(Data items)
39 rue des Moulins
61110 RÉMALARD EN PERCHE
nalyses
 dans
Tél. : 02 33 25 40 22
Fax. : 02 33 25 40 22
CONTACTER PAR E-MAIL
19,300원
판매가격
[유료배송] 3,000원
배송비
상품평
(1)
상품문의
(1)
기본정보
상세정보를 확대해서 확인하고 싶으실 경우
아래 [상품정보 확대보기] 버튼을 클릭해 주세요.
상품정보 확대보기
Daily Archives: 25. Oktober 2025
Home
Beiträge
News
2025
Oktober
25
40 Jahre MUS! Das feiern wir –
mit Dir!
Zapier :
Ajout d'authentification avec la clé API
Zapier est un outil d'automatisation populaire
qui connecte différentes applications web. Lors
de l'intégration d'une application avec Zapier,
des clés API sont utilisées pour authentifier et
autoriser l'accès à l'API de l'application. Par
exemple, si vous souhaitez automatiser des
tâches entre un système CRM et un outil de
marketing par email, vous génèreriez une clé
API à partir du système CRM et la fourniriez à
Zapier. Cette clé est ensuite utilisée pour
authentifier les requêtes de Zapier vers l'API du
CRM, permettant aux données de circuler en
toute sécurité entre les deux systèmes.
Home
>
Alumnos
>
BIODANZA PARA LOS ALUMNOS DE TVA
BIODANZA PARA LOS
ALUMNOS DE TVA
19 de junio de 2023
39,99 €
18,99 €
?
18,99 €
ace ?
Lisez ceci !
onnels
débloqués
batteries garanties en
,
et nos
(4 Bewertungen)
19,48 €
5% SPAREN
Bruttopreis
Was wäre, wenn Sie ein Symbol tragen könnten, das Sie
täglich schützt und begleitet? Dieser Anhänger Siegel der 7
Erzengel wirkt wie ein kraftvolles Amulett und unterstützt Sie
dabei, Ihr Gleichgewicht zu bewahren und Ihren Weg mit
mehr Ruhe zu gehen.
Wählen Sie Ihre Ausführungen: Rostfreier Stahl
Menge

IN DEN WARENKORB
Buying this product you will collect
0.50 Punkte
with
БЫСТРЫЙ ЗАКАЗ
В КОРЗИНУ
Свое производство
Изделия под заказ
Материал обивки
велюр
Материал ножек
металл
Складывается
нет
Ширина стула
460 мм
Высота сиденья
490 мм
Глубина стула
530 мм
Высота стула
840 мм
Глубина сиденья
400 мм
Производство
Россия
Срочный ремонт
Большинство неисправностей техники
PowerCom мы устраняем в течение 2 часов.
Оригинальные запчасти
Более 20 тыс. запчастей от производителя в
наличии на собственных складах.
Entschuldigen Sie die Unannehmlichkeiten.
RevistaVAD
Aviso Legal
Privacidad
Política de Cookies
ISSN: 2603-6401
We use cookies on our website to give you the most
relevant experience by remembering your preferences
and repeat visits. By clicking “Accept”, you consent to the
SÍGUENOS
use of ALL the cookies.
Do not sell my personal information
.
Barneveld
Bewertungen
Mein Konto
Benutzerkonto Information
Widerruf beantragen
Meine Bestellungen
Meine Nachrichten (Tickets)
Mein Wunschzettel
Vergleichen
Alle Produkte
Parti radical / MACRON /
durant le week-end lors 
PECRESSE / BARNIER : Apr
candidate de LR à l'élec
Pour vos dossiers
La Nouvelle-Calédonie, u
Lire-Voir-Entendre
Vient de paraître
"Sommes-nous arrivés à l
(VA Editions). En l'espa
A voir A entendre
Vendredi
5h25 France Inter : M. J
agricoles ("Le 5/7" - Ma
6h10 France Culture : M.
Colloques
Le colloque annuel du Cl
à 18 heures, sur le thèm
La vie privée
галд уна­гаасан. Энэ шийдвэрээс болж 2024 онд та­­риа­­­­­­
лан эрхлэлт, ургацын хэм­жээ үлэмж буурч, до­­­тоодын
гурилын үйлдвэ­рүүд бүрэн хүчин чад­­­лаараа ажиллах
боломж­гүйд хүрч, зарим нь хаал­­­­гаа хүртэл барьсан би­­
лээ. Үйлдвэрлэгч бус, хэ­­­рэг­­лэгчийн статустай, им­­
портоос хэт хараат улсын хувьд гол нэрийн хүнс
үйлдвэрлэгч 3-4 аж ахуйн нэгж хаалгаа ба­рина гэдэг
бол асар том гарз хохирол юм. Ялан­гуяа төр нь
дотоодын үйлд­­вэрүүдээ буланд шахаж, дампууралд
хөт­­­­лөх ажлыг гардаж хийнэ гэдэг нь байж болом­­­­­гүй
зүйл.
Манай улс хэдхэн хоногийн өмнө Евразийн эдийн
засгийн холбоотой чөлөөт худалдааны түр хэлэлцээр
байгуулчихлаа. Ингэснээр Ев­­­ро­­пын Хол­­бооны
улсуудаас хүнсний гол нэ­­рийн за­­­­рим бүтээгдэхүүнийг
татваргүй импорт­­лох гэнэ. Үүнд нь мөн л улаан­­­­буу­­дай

→ **Task to complete**:
All lines above from the one holding "Widerruf beantragen" to the one holding "засгийн холбоотой чөлөөт", inclusive, are to be copied exactly; no other line is wanted.

→ **Result**:
Widerruf beantragen
Meine Bestellungen
Meine Nachrichten (Tickets)
Mein Wunschzettel
Vergleichen
Alle Produkte
Parti radical / MACRON /
durant le week-end lors 
PECRESSE / BARNIER : Apr
candidate de LR à l'élec
Pour vos dossiers
La Nouvelle-Calédonie, u
Lire-Voir-Entendre
Vient de paraître
"Sommes-nous arrivés à l
(VA Editions). En l'espa
A voir A entendre
Vendredi
5h25 France Inter : M. J
agricoles ("Le 5/7" - Ma
6h10 France Culture : M.
Colloques
Le colloque annuel du Cl
à 18 heures, sur le thèm
La vie privée
галд уна­гаасан. Энэ шийдвэрээс болж 2024 онд та­­риа­­­­­­
лан эрхлэлт, ургацын хэм­жээ үлэмж буурч, до­­­тоодын
гурилын үйлдвэ­рүүд бүрэн хүчин чад­­­лаараа ажиллах
боломж­гүйд хүрч, зарим нь хаал­­­­гаа хүртэл барьсан би­­
лээ. Үйлдвэрлэгч бус, хэ­­­рэг­­лэгчийн статустай, им­­
портоос хэт хараат улсын хувьд гол нэрийн хүнс
үйлдвэрлэгч 3-4 аж ахуйн нэгж хаалгаа ба­рина гэдэг
бол асар том гарз хохирол юм. Ялан­гуяа төр нь
дотоодын үйлд­­вэрүүдээ буланд шахаж, дампууралд
хөт­­­­лөх ажлыг гардаж хийнэ гэдэг нь байж болом­­­­­гүй
зүйл.
Манай улс хэдхэн хоногийн өмнө Евразийн эдийн
засгийн холбоотой чөлөөт худалдааны түр хэлэлцээр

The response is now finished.